InterVest bought the building for $400M (leasehold in ‘20, ground in ‘21) with an eye toward turning it into a shmancy office destination for upscale tenants - no fault of theirs on the timing, but it could not have been worse. Its partner on the deal was Elie Schwartz of Nightingale Properties 👏 👏 👏 - TRD says he’s no longer involved.
(PS: A fun little side quest: Schwartz, the central character in RE’s biggest-ever crowdfunding scandal, is back in the fundraising game, as The Promote reported last month.)
Quickies
Uniqlo is bringing five stores to Texas, its first foray into the Lone Star State 🤠 (Houston, Sugar Land, Dallas, S. Arlington and Frisco)
A little bit of “accounting jiggery-pokery:” How banks use “hold to maturity” to mitigate the impact of interest-rate jumps
JPMorgan is looking to sell its Fulton Market rental tower; expects to take a loss (bought the Chicago property for $111M in ‘17)

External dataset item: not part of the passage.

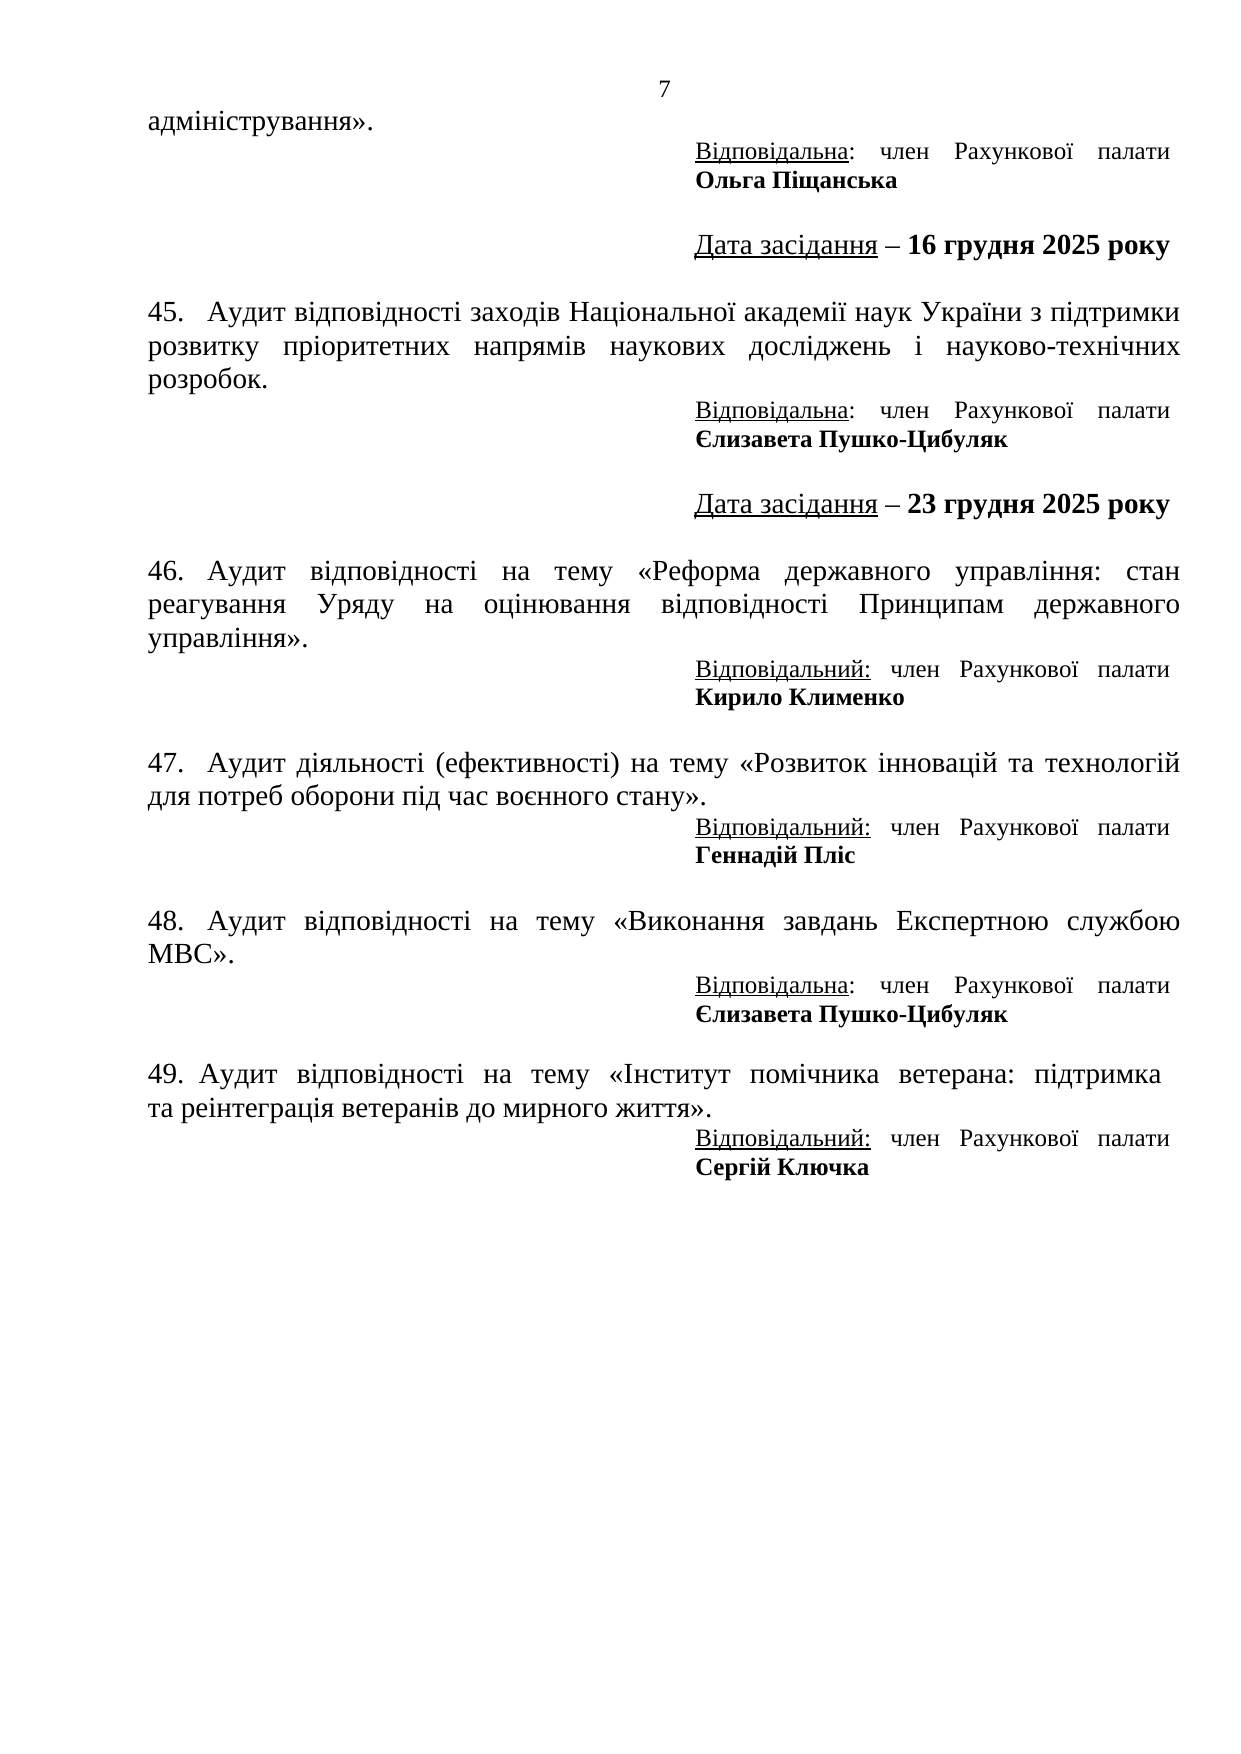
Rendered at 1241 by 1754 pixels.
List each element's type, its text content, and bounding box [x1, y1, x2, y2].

Lower Manhattan’s office woes are worse than the data show: Big chunks of “shadow space” are on the sublease market
Hackman dials back a $1.3B plan to expand Television City in L.A.
Don Hankey’s website is just a straight flex: the billionaire’s firm displays all its lines of credit and returns (h/t @pomp)
Tessler’s Travails
Yitzchak Tessler is facing foreclosure at his 172 Madison Ave. condo project (Photo: StreetEasy)

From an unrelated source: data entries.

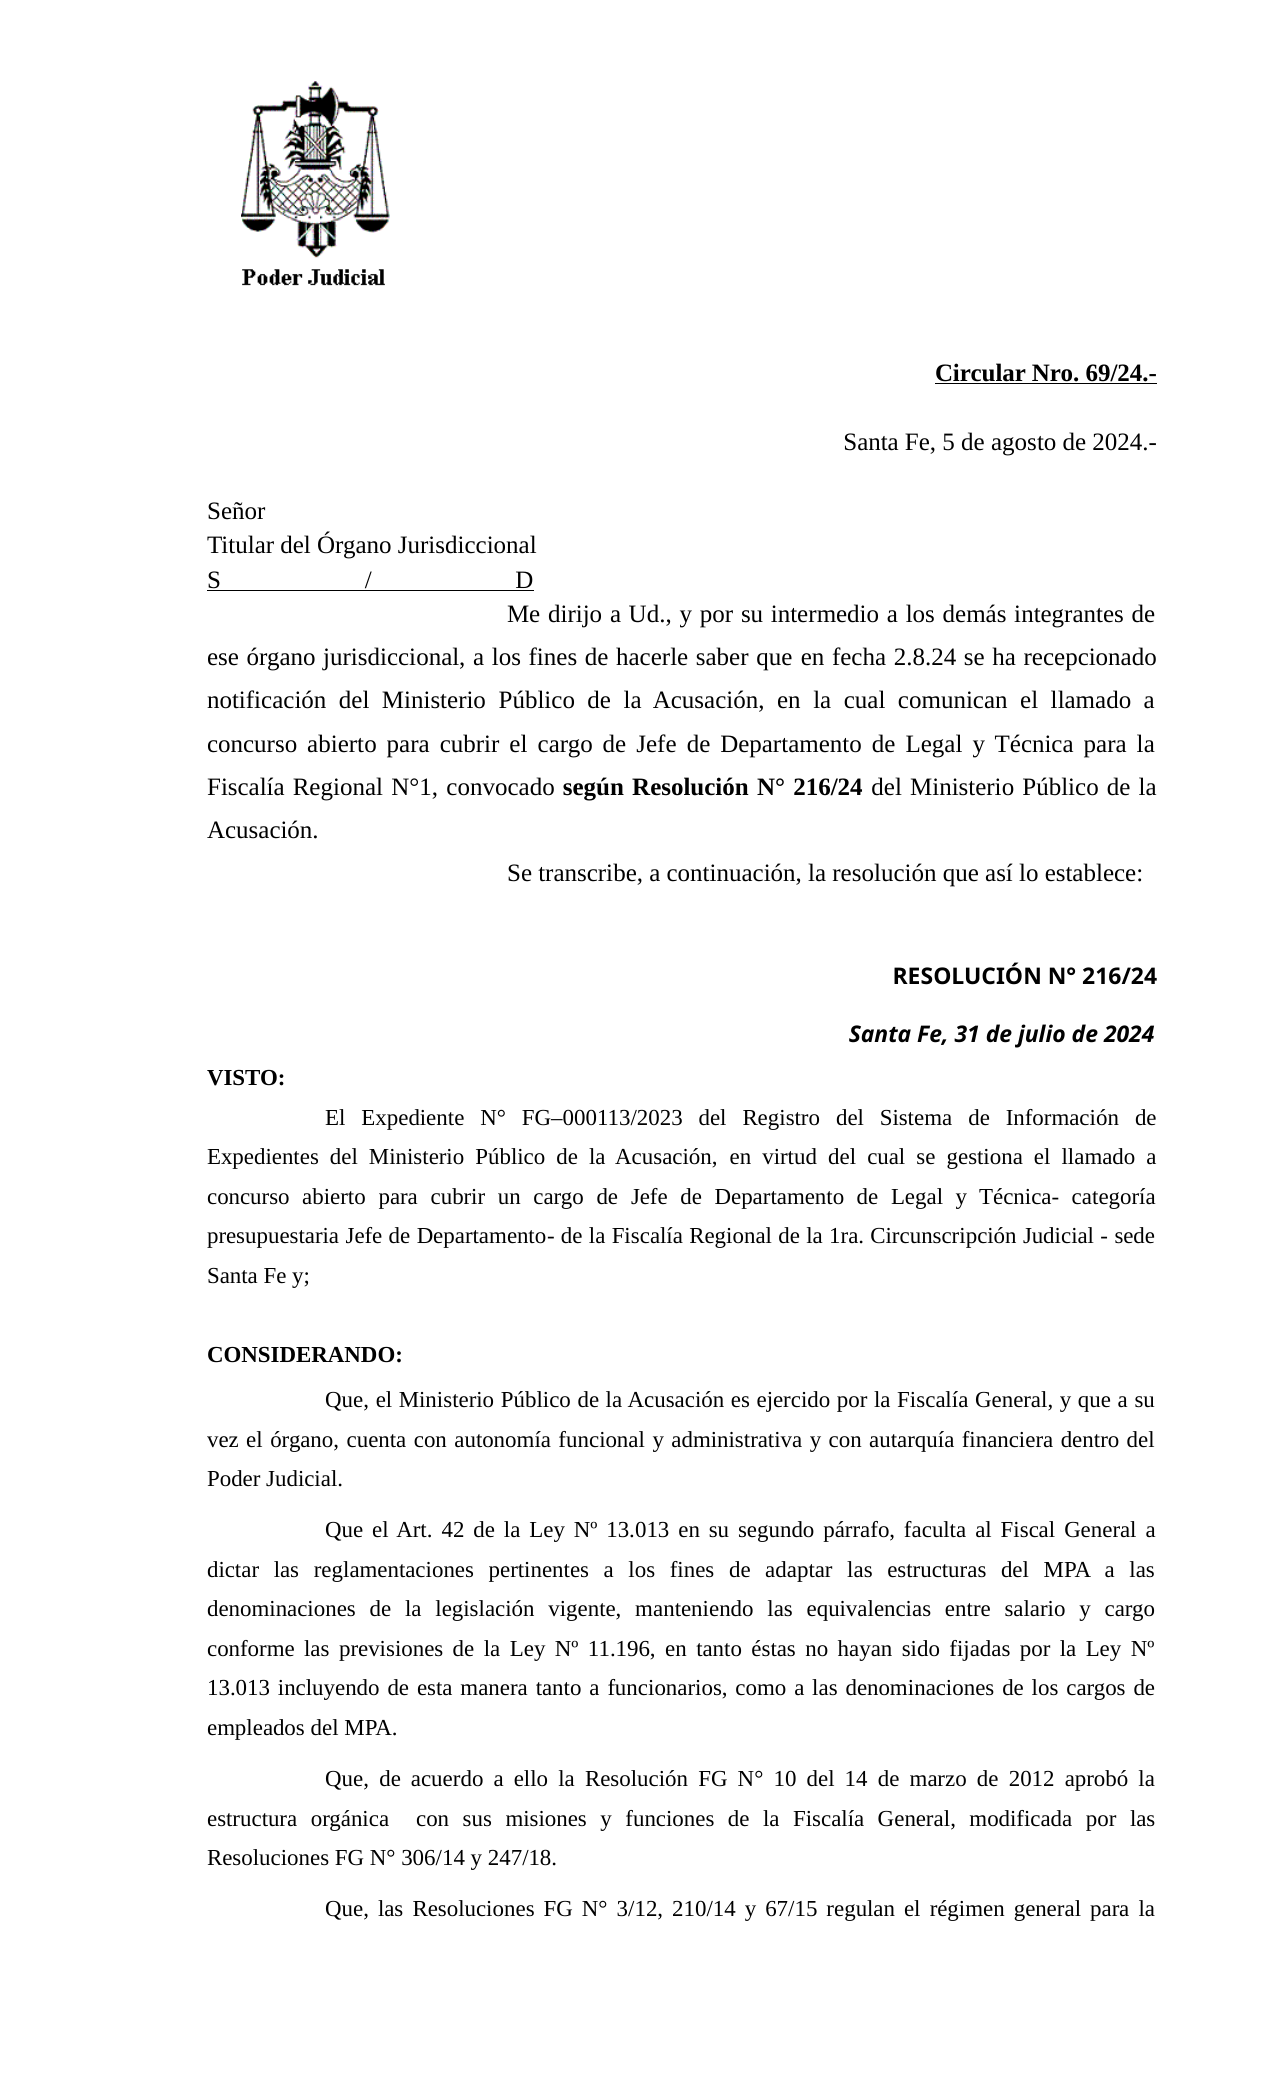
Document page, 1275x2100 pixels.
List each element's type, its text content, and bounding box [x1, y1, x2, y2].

text Santa Fe, 31 de julio de 2024 [207, 1017, 1157, 1049]
text CONSIDERANDO: [207, 1341, 1157, 1367]
text Santa Fe, 5 de agosto de 2024.- [207, 427, 1157, 456]
text RESOLUCIÓN N° 216/24 [207, 960, 1157, 991]
text Señor [207, 496, 1157, 524]
text Titular del Órgano Jurisdiccional [207, 530, 1157, 559]
text S / D [207, 565, 1157, 593]
text El Expediente N° FG–000113/2023 del Registro del Sistema de Información de Expedientes del Ministerio Público de la Acusación, en virtud del cual se gestiona el llamado a concurso abierto para cubrir un cargo de Jefe de Departamento de Legal y Técnica- categoría presupuestaria Jefe de Departamento- de la Fiscalía Regional de la 1ra. Circunscripción Judicial - sede Santa Fe y; [207, 1104, 1157, 1288]
text Que, el Ministerio Público de la Acusación es ejercido por la Fiscalía General, y que a su vez el órgano, cuenta con autonomía funcional y administrativa y con autarquía financiera dentro del Poder Judicial. [207, 1386, 1157, 1491]
text Me dirijo a Ud., y por su intermedio a los demás integrantes de ese órgano jurisdiccional, a los fines de hacerle saber que en fecha 2.8.24 se ha recepcionado notificación del Ministerio Público de la Acusación, en la cual comunican el llamado a concurso abierto para cubrir el cargo de Jefe de Departamento de Legal y Técnica para la Fiscalía Regional N°1, convocado según Resolución N° 216/24 del Ministerio Público de la Acusación. [207, 599, 1157, 844]
text Que, las Resoluciones FG N° 3/12, 210/14 y 67/15 regulan el régimen general para la [207, 1896, 1157, 1922]
text Circular Nro. 69/24.- [207, 358, 1157, 387]
picture [241, 81, 391, 307]
text Que, de acuerdo a ello la Resolución FG N° 10 del 14 de marzo de 2012 aprobó la estructura orgánica con sus misiones y funciones de la Fiscalía General, modificada por las Resoluciones FG N° 306/14 y 247/18. [207, 1765, 1157, 1871]
text VISTO: [207, 1064, 1157, 1091]
text Se transcribe, a continuación, la resolución que así lo establece: [207, 858, 1157, 887]
text Que el Art. 42 de la Ley Nº 13.013 en su segundo párrafo, faculta al Fiscal General a dictar las reglamentaciones pertinentes a los fines de adaptar las estructuras del MPA a las denominaciones de la legislación vigente, manteniendo las equivalencias entre salario y cargo conforme las previsiones de la Ley Nº 11.196, en tanto éstas no hayan sido fijadas por la Ley Nº 13.013 incluyendo de esta manera tanto a funcionarios, como a las denominaciones de los cargos de empleados del MPA. [207, 1516, 1157, 1740]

Diamonds are forever, but condo projects only last while you service your debt. Diamond 💠 merchant-turned luxury condo developer Yitzchak Tessler is facing foreclosure on his signature New York project at 172 Madison, TRD reports, with distressed RE investor ArcPe looking to recover $62M in debt. The 72-unit tower has 10 remaining pads for sale, including the penthouse (dubbed “Le Penthouse” 🤲).
“I personally don’t think it’s slow sales,” ArcPe’s David Gordon, who bought the note in January from Deutsche, told the publication. “More than anything right now, I just think he has the penthouses he wants to finish and a lack of money to finish them.” Tessler could still stave off the foreclosure by placing the project into bankruptcy.
Thank You
I would have been happy with 20. Nearly 100 of you showed up throughout the night for The Promote’s first Happy Hour in NYC: longtime sources, friends, new readers, ex-colleagues, even a guy who thought it was an event for my old firm. Thank you so much for the kind words and for coming- I'm really overwhelmed. And I promise that we’re just getting started.
Unquotable Quotes
“It’s a very prominent site, so we felt like a prominent building on that site could really add to delivering value.”